If you have good surface agitation I would say you really don't need one with those fish. Oscars don't tend to like hard current. They are slow movers (Unless they are chasing feeder fish). Powerheads mainly move water. More important in marine aquariums than in fresh but used in both.


----------



## Georgia Peach (Sep 23, 2005)

I use one in my tank to aerate the water - I turn it on every few days for about 20 mins


----------



## TheOldSalt (Jan 28, 2005)

Powerheads were originally invented to sit atop undergravel filter riser tubes to replace the air bubbles with swifter, invisible current. That's how they got their name.
Nowadays we've found oodles of other uses for them, but the name has stuck.
They are good for providing water currents in a tank without creating bubbles or degassing the water, which is handy for heavily planted tanks, and they're especially useful in saltwater reef tanks for eliminating stagnant areas.

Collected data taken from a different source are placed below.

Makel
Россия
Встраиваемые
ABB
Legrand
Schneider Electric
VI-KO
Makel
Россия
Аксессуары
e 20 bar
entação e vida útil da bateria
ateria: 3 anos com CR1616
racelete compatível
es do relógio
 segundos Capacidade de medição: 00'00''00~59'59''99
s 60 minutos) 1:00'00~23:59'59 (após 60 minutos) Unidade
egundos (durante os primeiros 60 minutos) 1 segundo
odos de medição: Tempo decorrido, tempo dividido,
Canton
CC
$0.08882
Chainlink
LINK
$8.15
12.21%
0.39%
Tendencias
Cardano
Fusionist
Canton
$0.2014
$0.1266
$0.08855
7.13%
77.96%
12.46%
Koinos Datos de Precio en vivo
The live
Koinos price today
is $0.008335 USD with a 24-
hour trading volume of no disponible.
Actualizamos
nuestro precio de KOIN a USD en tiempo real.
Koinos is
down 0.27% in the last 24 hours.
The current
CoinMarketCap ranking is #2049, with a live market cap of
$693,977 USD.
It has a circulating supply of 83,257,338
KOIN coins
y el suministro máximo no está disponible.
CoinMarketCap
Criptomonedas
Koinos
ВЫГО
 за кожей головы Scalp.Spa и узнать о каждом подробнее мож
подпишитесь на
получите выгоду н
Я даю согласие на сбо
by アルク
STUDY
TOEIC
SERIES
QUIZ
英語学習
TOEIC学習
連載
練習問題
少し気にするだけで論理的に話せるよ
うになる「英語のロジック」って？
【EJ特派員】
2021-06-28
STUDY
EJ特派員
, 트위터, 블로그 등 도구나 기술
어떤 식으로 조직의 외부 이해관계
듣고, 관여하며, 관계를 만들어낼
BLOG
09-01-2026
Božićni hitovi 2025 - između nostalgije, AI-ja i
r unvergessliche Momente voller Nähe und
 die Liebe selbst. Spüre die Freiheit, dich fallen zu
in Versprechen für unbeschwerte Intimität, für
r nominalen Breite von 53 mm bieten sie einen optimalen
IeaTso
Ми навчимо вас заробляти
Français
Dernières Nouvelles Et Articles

Most of them have a little venturi on them for air injection into the tank if you want it, and that can be useful too, like Georgia peach demonstrated.
To top it all off, many of them have reverse direction capability for specialized applications like reverse-flow undergravel filtration, and some even have self-oscillating nozzles to provide wave action in the tank. ( my idea, by the way )

A small one might be nice for your tank, but certainly not necessary. As already mentioned, Oscars aren't very fond of strong currents.


----------